Le jour suivant, je me mis à chercher où je pourrais le loger d’une manière
commode pour lui sans avoir rien à craindre pour moi au cas où il serait
assez méchant pour attenter à ma vie. Je ne trouvai rien de plus convenable
que de lui faire une hutte entre mes deux retranchements et je pris toutes
les précautions pour l’empêcher de venir dans mon château malgré moi.
Mais cette prudence n’était pas nécessaire. Jamais homme n’eut un valet
plus fidèle, plus rempli d’amour pour son maître. Il s’attachait à moi avec
une tendresse véritablement filiale, il n’était ni entêté ni violent et, en toute
occasion, il aurait sacrifié sa vie pour sauver la mienne.
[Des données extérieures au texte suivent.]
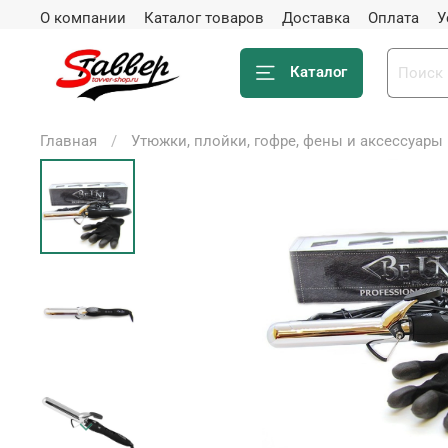
О компании
Каталог товаров
Доставка
Оплата
У
Каталог
Главная
Утюжки, плойки, гофре, фены и аксессуары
J’étais charmé de lui et m’efforçais surtout de lui apprendre à parler ; je
le trouvai le meilleur écolier du monde. Il était si gai, si ravi quand il pouvait
me comprendre ou se faire comprendre de moi qu’il me communiquait sa
joie et rendait nos conversations charmantes.
Je résolus aussi de le détourner de son appétit de cannibale en lui faisant
goûter d’autres viandes. Je le conduisis donc un matin dans les bois et fis
feu sur un chevreau sauvage que je tuai. Le pauvre Vendredi qui m’avait
vu terrasser de loin un de ses ennemis se mit à trembler comme une feuille.
Sans tourner la tête du côté du chevreau pour voir si je l’avais tué ou non,
il ne songea qu’à ouvrir sa veste pour examiner s’il n’était pas blessé luimême ;
après quoi, il se jeta à mes pieds pour me supplier de ne pas le tuer.
Je le rassurai, le prit par la main en souriant, le fis lever, et, lui montrant
du doigt le chevreau, lui fis signe de l’aller chercher. Pendant qu’il était
occupé à découvrir comment cet animal avait été tué, je chargeai mon fusil
de nouveau et, au même moment, j’aperçus un perroquet sur un arbre. Là-
dessus, j’appelai Vendredi et, lui montrant mon fusil et le perroquet, je lui
fis comprendre mon dessein d’abattre l’oiseau. Je tirai effectivement et je
vis de nouveau la frayeur sur le visage de mon compagnon. Ne m’ayant rien
vu mettre dans mon fusil, il le considéra comme une source inépuisable de
ruine et de destruction. De longtemps il ne put revenir de sa surprise, et, si je
l’avais laissé faire, je crois qu’il aurait adoré mon fusil aussi bien que moi.
Il n’osa pas y toucher pendant plusieurs jours, mais il lui parlait, comme si
cet instrument était capable de lui répondre. C’était, comme j’ai appris dans
la suite, pour le prier de ne pas lui ôter la vie.